**Required action**
Within the listing that follows, state how many lines include the word "situação"; write only that number.

**Supplied data**
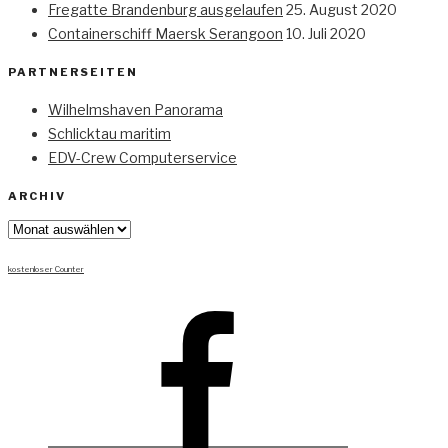
Fregatte Brandenburg ausgelaufen
25. August 2020
Containerschiff Maersk Serangoon
10. Juli 2020
PARTNERSEITEN
Wilhelmshaven Panorama
Schlicktau maritim
EDV-Crew Computerservice
ARCHIV
Archiv
kostenloser Counter
Facebook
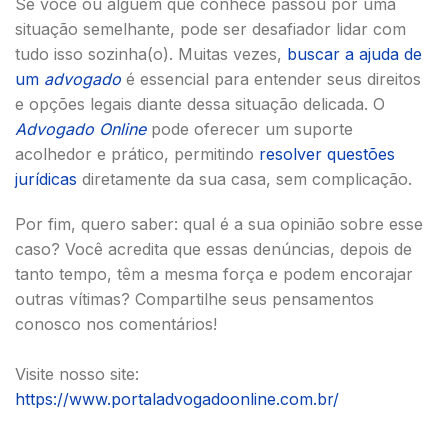
Se você ou alguém que conhece passou por uma
situação semelhante, pode ser desafiador lidar com
tudo isso sozinha(o). Muitas vezes,
buscar a ajuda de
um
advogado
é essencial para entender seus direitos
e opções legais diante dessa situação delicada. O
Advogado Online
pode oferecer um suporte
acolhedor e prático, permitindo
resolver questões
jurídicas
diretamente da sua casa, sem complicação.
Por fim, quero saber: qual é a sua opinião sobre esse
caso? Você acredita que essas denúncias, depois de
tanto tempo, têm a mesma força e podem encorajar
outras vítimas? Compartilhe seus pensamentos
conosco nos comentários!
Visite nosso site:
https://www.portaladvogadoonline.com.br/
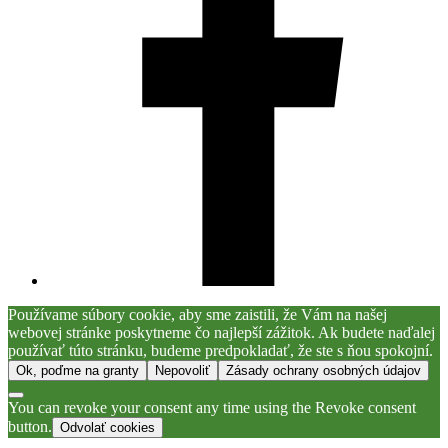
Používame súbory cookie, aby sme zaistili, že Vám na našej
webovej stránke poskytneme čo najlepší zážitok. Ak budete naďalej
používať túto stránku, budeme predpokladať, že ste s ňou spokojní.
Ok, poďme na granty
Nepovoliť
Zásady ochrany osobných údajov
You can revoke your consent any time using the Revoke consent
button.
Odvolať cookies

**Solution for this task**
2